Although it can be easy to walk away from a CMBS loan, there are some potential pitfalls that can trip up some borrowers. For example, a non-recourse loan can quickly become recourse if a borrower violates any of the covenants or non-recourse carve-outs or acts in bad faith, notes Shaffer. In the last cycle, filing for bankruptcy became a violation of some non-recourse carve-outs. Wells Fargo and other lenders won legal cases that allowed for them to make the loans full-recourse for any borrower who put their properties into bankruptcy, he adds.

More reforms ahead for CMBS?

Following the Great Recession, CMBS issuance virtually ground to a halt and was slow to rebound to modest levels. Although there could be additional reforms ahead post-pandemic, the industry could be better positioned to handle the near-term headwinds. 

“CMBS is really a core source of financing, and it is particularly attractive for new loans in times when rates are low and credits spreads are low, which is right now,” says Olasov. Although there is going to be some short-term pain in losses to investors, Olasov believes that the sector will be resilient and remain an important capital source for commercial real estate over the longer term horizon.

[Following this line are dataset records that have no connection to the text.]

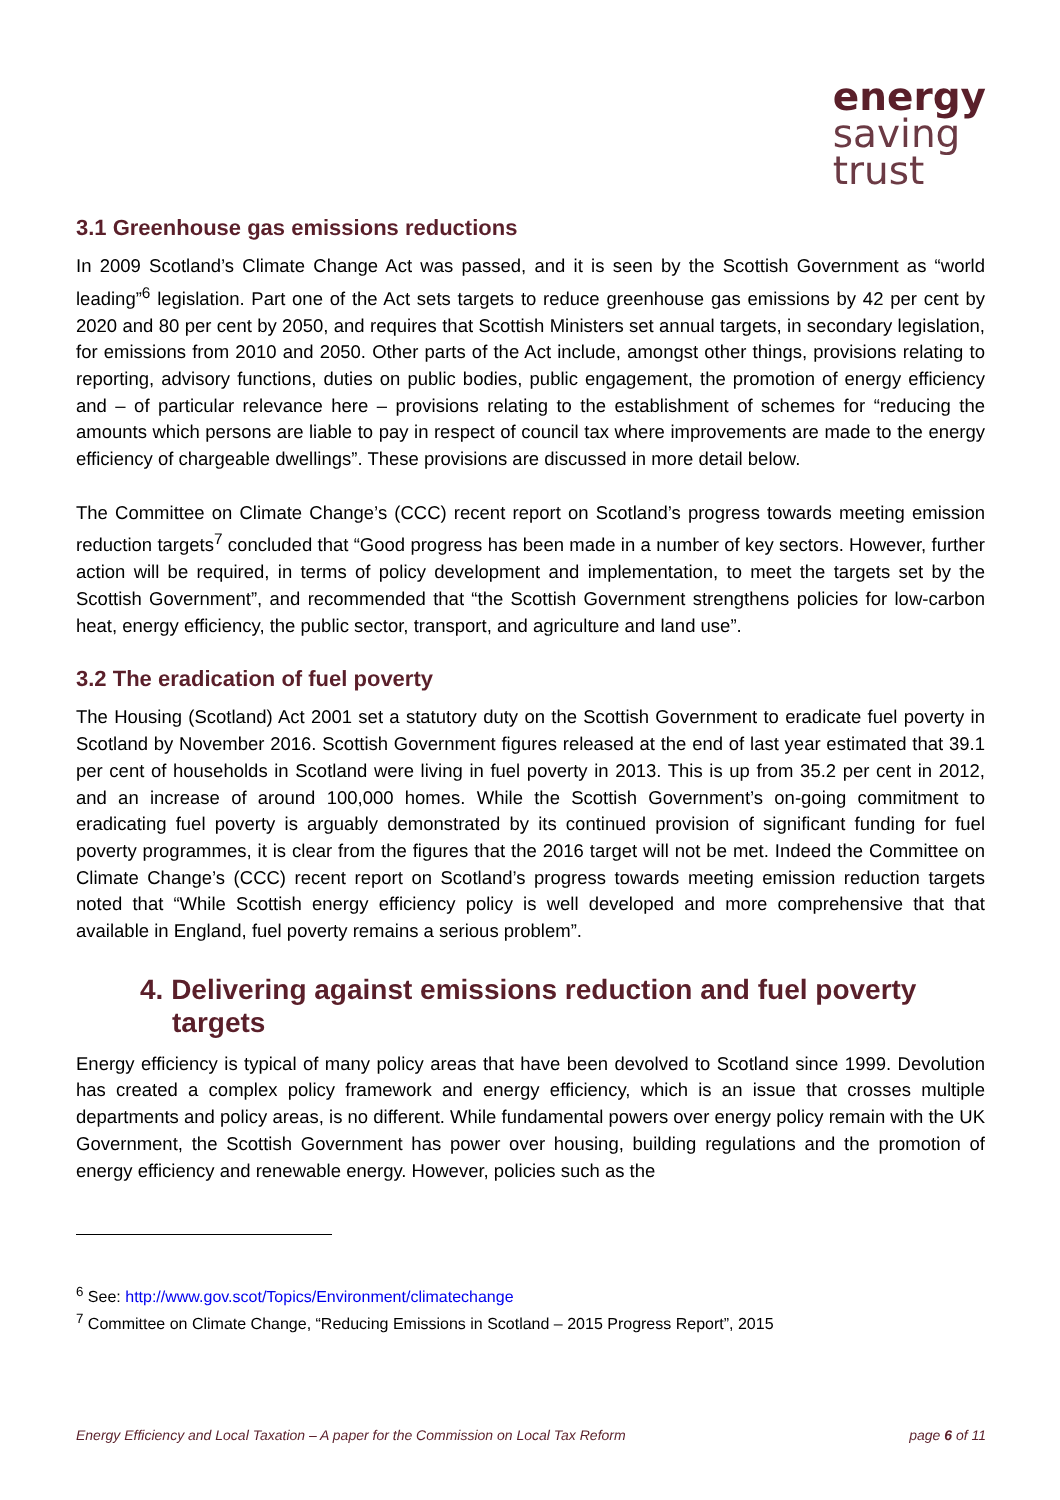energy
saving
trust
3.1 Greenhouse gas emissions reductions
In 2009 Scotland’s Climate Change Act was passed, and it is seen by the Scottish Government as “world leading”<sup>6</sup> legislation. Part one of the Act sets targets to reduce greenhouse gas emissions by 42 per cent by 2020 and 80 per cent by 2050, and requires that Scottish Ministers set annual targets, in secondary legislation, for emissions from 2010 and 2050. Other parts of the Act include, amongst other things, provisions relating to reporting, advisory functions, duties on public bodies, public engagement, the promotion of energy efficiency and – of particular relevance here – provisions relating to the establishment of schemes for “reducing the amounts which persons are liable to pay in respect of council tax where improvements are made to the energy efficiency of chargeable dwellings”. These provisions are discussed in more detail below.
The Committee on Climate Change’s (CCC) recent report on Scotland’s progress towards meeting emission reduction targets<sup>7</sup> concluded that “Good progress has been made in a number of key sectors. However, further action will be required, in terms of policy development and implementation, to meet the targets set by the Scottish Government”, and recommended that “the Scottish Government strengthens policies for low-carbon heat, energy efficiency, the public sector, transport, and agriculture and land use”.
3.2 The eradication of fuel poverty
The Housing (Scotland) Act 2001 set a statutory duty on the Scottish Government to eradicate fuel poverty in Scotland by November 2016. Scottish Government figures released at the end of last year estimated that 39.1 per cent of households in Scotland were living in fuel poverty in 2013. This is up from 35.2 per cent in 2012, and an increase of around 100,000 homes. While the Scottish Government’s on-going commitment to eradicating fuel poverty is arguably demonstrated by its continued provision of significant funding for fuel poverty programmes, it is clear from the figures that the 2016 target will not be met. Indeed the Committee on Climate Change’s (CCC) recent report on Scotland’s progress towards meeting emission reduction targets noted that “While Scottish energy efficiency policy is well developed and more comprehensive that that available in England, fuel poverty remains a serious problem”.
4. Delivering against emissions reduction and fuel poverty targets
Energy efficiency is typical of many policy areas that have been devolved to Scotland since 1999. Devolution has created a complex policy framework and energy efficiency, which is an issue that crosses multiple departments and policy areas, is no different. While fundamental powers over energy policy remain with the UK Government, the Scottish Government has power over housing, building regulations and the promotion of energy efficiency and renewable energy. However, policies such as the
<sup>6</sup> See: http://www.gov.scot/Topics/Environment/climatechange
<sup>7</sup> Committee on Climate Change, “Reducing Emissions in Scotland – 2015 Progress Report”, 2015
Energy Efficiency and Local Taxation – A paper for the Commission on Local Tax Reform page 6 of 11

Yet there will likely be some lessons learned in the current crisis that could result in more reforms ahead for CMBS. One change that may materialize in loan documents and borrower terms is very clear language regarding pandemics. Just as properties after 9/11 were required to have terrorism insurance, a lot of people have business interruption insurance, but it may not be clear as to whether or not pandemic shutdowns are included in that business interruption coverage, notes Clancy.

There also be more reforms that speak to some of the friction points that emerged over the past six months, such as requirements for higher loan reserve levels, how those reserves can be used and how forbearance is conducted. “I think all of those things will be subjects of conversation going forward,” says Clancy. In addition, the industry may want to reopen the REMIC rules so that if another event similar to COVID-19 happens, it doesn’t require an act from Congress to give a time out to the real estate mortgage investment conduit (REMIC) rule to offer forbearances, which is what is happening now, he says.

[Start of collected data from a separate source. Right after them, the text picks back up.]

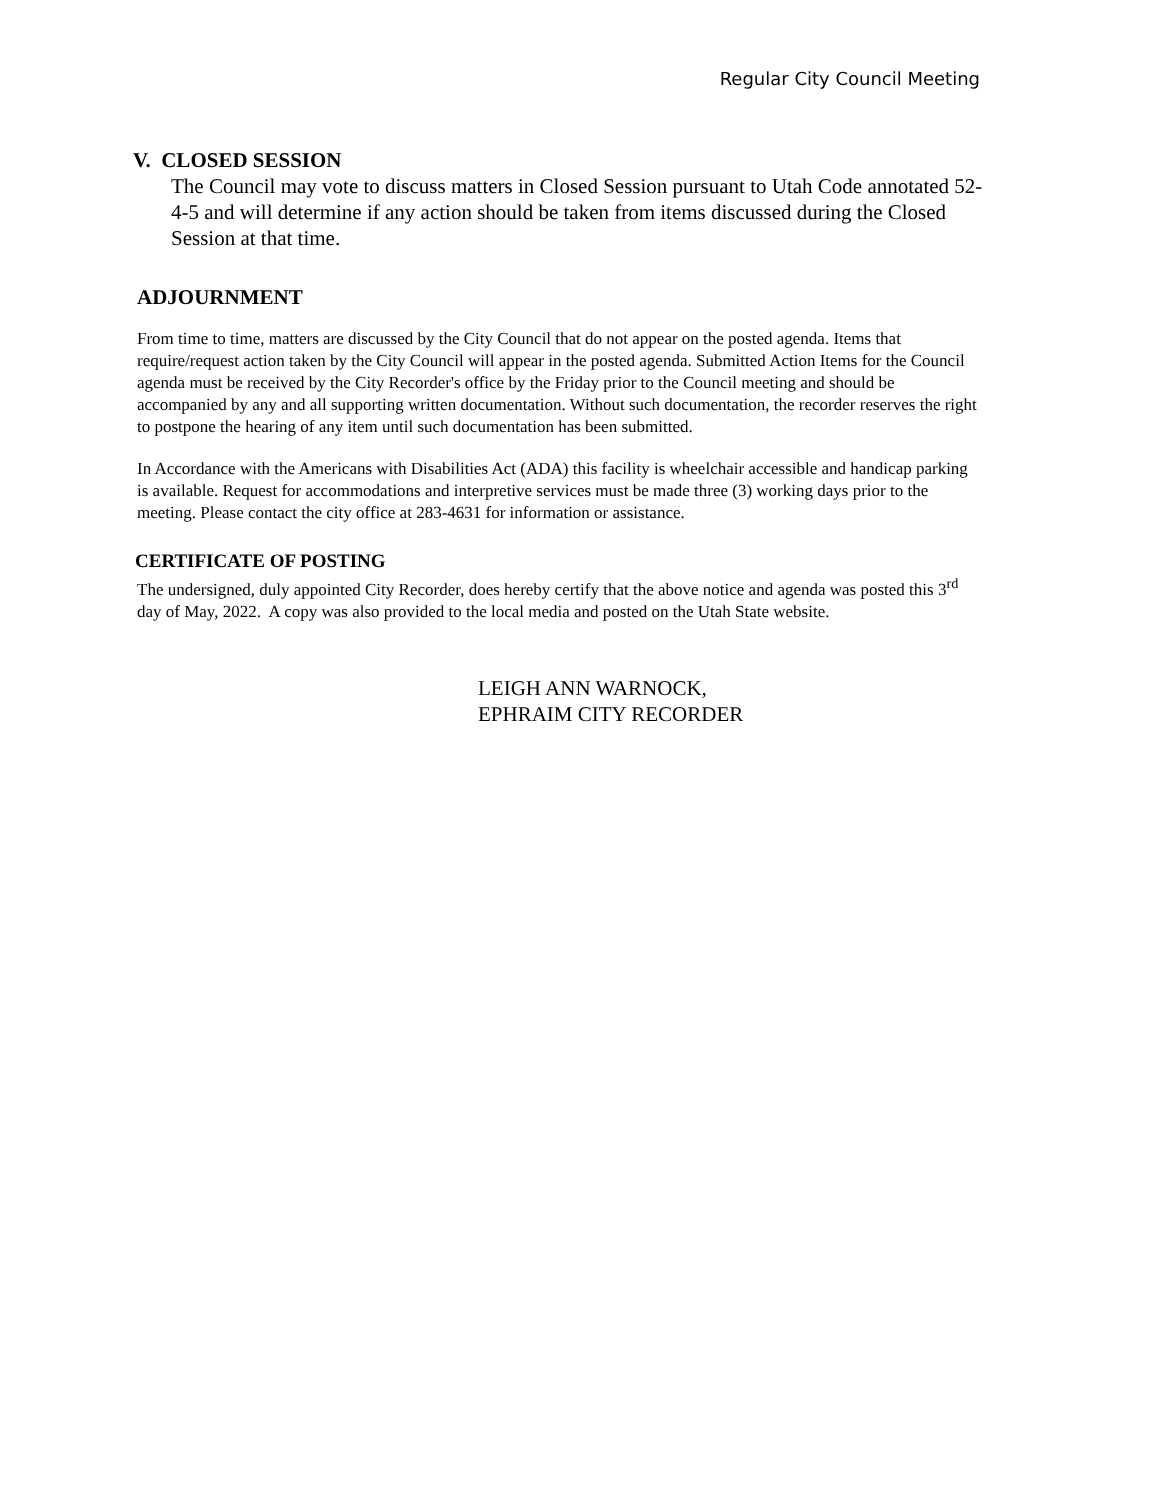Regular City Council Meeting
V. CLOSED SESSION
The Council may vote to discuss matters in Closed Session pursuant to Utah Code annotated 52-4-5 and will determine if any action should be taken from items discussed during the Closed Session at that time.
ADJOURNMENT
From time to time, matters are discussed by the City Council that do not appear on the posted agenda. Items that require/request action taken by the City Council will appear in the posted agenda. Submitted Action Items for the Council agenda must be received by the City Recorder's office by the Friday prior to the Council meeting and should be accompanied by any and all supporting written documentation. Without such documentation, the recorder reserves the right to postpone the hearing of any item until such documentation has been submitted.
In Accordance with the Americans with Disabilities Act (ADA) this facility is wheelchair accessible and handicap parking is available. Request for accommodations and interpretive services must be made three (3) working days prior to the meeting. Please contact the city office at 283-4631 for information or assistance.
CERTIFICATE OF POSTING
The undersigned, duly appointed City Recorder, does hereby certify that the above notice and agenda was posted this 3<sup>rd</sup> day of May, 2022. A copy was also provided to the local media and posted on the Utah State website.
LEIGH ANN WARNOCK,
EPHRAIM CITY RECORDER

During the Great Recession, the problems that resulted in distress were somewhat self-inflicted by lenders and overly aggressive underwriting and lack of discipline. In the current climate, the problems that have resulted in distress were result of an unforeseen situation that was thrust upon the industry, notes Clancy.  However, the way a borrower behaves remains fairly consistent. “In 2008, if borrowers thought prospects were limited for a property and equity was negative, they would throw in the towel. And that is true now,” he says. “Until the market punishes people for giving back properties, that behavior will always be the same.”